• WHAT TO PRODUCE:
Say how many of the lines below contain the word "labels"; nothing else belongs in the answer.

....

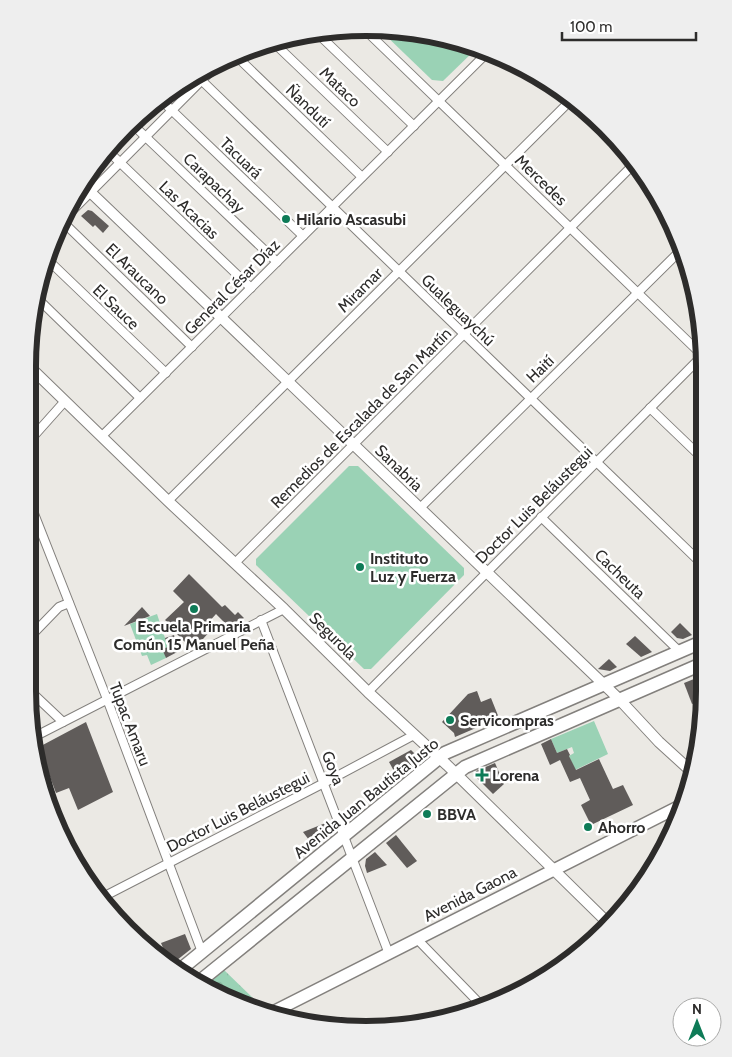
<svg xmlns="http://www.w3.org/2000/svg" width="732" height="1057" viewBox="0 0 732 1057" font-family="Cabin,sans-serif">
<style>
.park{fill:url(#park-crowns)}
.pitch{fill:#9ad2b5}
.building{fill:#605c5a}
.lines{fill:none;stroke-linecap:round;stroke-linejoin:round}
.minor-casing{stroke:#83807d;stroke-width:10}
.tertiary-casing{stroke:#83807d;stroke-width:12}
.secondary-casing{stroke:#83807d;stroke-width:14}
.primary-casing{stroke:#83807d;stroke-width:15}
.minor{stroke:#fff;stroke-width:8}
.tertiary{stroke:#fff;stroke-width:10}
.secondary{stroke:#fff;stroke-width:11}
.primary{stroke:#fff;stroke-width:12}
.poi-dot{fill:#0e7b57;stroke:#fff;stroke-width:2}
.labels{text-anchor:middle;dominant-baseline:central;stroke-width:5;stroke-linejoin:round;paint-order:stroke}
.street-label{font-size:16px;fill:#2d2c2b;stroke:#fff}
.poi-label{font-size:16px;font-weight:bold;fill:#2d2c2b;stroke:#fff;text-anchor:start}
.rim{fill:none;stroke:#2d2c2b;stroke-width:6}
</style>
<defs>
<pattern id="park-crowns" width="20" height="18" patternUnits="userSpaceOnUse" patternTransform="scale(1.25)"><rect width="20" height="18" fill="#9ad2b5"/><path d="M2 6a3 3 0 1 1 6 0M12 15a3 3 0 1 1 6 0" fill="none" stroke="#85b49c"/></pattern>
</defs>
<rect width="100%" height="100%" fill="#ebe9e4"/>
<path class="park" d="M223,969l35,34v2l-6,3 -16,-4 -31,-20z"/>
<g class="pitch">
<path d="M379,29l53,5 45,14 -34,33 -11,-1z"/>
<path d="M349,466h9l106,102v7l-93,94h-7l-108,-104v-6z"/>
<path d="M157,614l11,33 -5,2 3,9 -15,7 -4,-10 -5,1 -12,-32z"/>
<path d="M594,721l14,33 -33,16 -6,-14 5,-3 -2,-6 -15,6 -6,-14z"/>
</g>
<g class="building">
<path d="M88,210l4,1 17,15 -6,7 -8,-8 -2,2 -12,-11z"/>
<path d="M189,574l33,33 3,-2 10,10 3,-3 6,6 -20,10 2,-4 -10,-10 -9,10 5,5 -9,10 -3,1 -4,-3 -8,8 -11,-11 2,-1 -14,-13 19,-18 -11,-11z"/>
<path d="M142,607l8,9 -26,10z"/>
<path d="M680,623l12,12 -9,4 -6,-1 -6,-6z"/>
<path d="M174,635l5,16 -13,7 -4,-9 6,-2 -3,-9z"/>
<path d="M635,636l17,16 -11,5 -15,-13z"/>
<path d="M609,659l8,8 -7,4 -12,-2z"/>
<path d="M694,679l8,21 -10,4 -8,-21z"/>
<path d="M477,691l4,11 10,-4 8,20 -44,19 -1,-4 -12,-11 26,-28z"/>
<path d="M86,722l27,70 -35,18 -9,-22 -13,5 -17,-46z"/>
<path d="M551,739l6,14 10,-4 3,6 -1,1 7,14 23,-11 14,30 10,-4 10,20 -42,20 -10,-20 9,-5 -10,-22 -10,4 -10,-22 -10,5 -9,-21z"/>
<path d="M411,750l11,11 -23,19 -10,-18z"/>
<path d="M495,763l9,21 -11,10 -18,-18 1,-5z"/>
<path d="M328,822l3,8 -3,7 -13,11 -12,-16z"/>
<path d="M396,835l21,26 -10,7 -21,-25z"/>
<path d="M375,852l12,13 -20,8 -2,-7 1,-7z"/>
<path d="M185,934l6,15 -19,15 -3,-2 -8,-19z"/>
</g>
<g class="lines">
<defs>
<g id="minor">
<path d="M363,28l336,324"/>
<path d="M316,32l98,94"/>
<path d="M273,42l115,110"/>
<path d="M234,54l128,123"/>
<path d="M196,75l506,489"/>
<path d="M160,99l143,137"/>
<path d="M131,123l146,139"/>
<path d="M109,152l142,136"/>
<path d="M62,221l130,126"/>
<path d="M60,223l159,-160"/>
<path d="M48,260l118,113"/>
<path d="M35,296l105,102"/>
<path d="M650,408l51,49"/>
<path d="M102,436l387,-385"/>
<path d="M32,438l33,-37"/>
<path d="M168,501l404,-402"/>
<path d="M31,506l76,193 95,253"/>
<path d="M420,508l261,-258"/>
<path d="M541,517l138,134"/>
<path d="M235,563l398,-398"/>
<path d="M261,620l128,334"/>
<path d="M28,639l31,-32 10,-4"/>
<path d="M28,689l35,33"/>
<path d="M368,692l331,-333"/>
<path d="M34,737l250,-128"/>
<path d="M101,898l223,-115 90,-48"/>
<path d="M417,939l65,67"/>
<path d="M280,1009l9,9"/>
</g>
<g id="tertiary">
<path d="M84,186l535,513 40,43 34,31"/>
<path d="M33,370l135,131 116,108 84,83 79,73 163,160"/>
</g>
<path id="secondary" d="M271,1013l413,-209"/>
<g id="primary">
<path d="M181,969l264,-216 259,-112"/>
<path d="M200,981l265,-214 239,-104"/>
</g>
</defs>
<use href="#minor" class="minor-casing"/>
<use href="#tertiary" class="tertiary-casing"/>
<use href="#secondary" class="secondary-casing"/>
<use href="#primary" class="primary-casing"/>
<use href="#minor" class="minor"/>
<use href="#tertiary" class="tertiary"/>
<use href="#secondary" class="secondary"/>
<use href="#primary" class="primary"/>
</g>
<g class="poi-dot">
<circle cx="286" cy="219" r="5"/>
<circle cx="360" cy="567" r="5"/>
<circle cx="194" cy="609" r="5"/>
<circle cx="450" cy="720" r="5"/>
<path d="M479.5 767.5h5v5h5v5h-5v5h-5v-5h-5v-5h5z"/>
<circle cx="427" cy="814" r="5"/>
<circle cx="588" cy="827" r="5"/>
</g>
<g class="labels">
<g class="street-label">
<text transform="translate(340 87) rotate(44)">Mataco</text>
<text transform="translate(308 106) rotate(44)">Ñandutí</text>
<text transform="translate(241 158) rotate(44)">Tacuará</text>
<text transform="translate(541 180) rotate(44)">Mercedes</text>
<text transform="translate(214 183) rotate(44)">Carapachay</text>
<text transform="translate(189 210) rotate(44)">Las Acacias</text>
<text transform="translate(137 274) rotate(44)">El Araucano</text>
<text transform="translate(232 287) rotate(-45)">General César Díaz</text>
<text transform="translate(360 290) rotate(-45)">Miramar</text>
<text transform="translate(116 307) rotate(44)">El Sauce</text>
<text transform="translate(458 310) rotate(44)">Gualeguaychú</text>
<text transform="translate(540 369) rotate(-44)">Haití</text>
<text transform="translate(361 418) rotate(-45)">Remedios de Escalada de San Martín</text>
<text transform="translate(399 468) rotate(44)">Sanabria</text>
<text transform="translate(534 505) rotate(-45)">Doctor Luis Beláustegui</text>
<text transform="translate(620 574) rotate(44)">Cacheuta</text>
<text transform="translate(333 636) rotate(45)">Segurola</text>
<text transform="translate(130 724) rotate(69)">Tupac Amaru</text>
<text transform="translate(333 768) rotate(69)">Goya</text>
<text transform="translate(366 798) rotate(-39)">Avenida Juan Bautista Justo</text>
<text transform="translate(238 812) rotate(-27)">Doctor Luis Beláustegui</text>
<text transform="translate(470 894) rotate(-27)">Avenida Gaona</text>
</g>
<g class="poi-label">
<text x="296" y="219">Hilario Ascasubi</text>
<text x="370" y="558">Instituto<tspan x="370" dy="18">Luz y Fuerza</tspan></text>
<text x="194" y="626" text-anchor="middle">Escuela Primaria<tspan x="194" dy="18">Común 15 Manuel Peña</tspan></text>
<text x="460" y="720">Servicompras</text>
<text x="492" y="775">Lorena</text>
<text x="437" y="814">BBVA</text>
<text x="598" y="827">Ahorro</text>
</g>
</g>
<path d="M0 0H732V1057H0ZM366 36H366A330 330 0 0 1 696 366V691A330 330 0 0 1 366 1021H366A330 330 0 0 1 36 691V366A330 330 0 0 1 366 36Z" fill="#eee" fill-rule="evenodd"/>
<path class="rim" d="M366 36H366A330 330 0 0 1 696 366V691A330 330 0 0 1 366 1021H366A330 330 0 0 1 36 691V366A330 330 0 0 1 366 36Z"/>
<g transform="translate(697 1022)"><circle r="24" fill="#ffffff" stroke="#ababaa"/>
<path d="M0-4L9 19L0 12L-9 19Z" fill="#0e7b57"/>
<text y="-8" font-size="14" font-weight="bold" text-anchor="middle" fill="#2d2c2b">N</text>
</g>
<path d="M562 32v8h134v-8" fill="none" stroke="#2d2c2b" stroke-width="2.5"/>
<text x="570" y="32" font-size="15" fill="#2d2c2b" stroke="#ffffff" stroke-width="4" paint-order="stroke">100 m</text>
</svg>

....

• RESULT:
2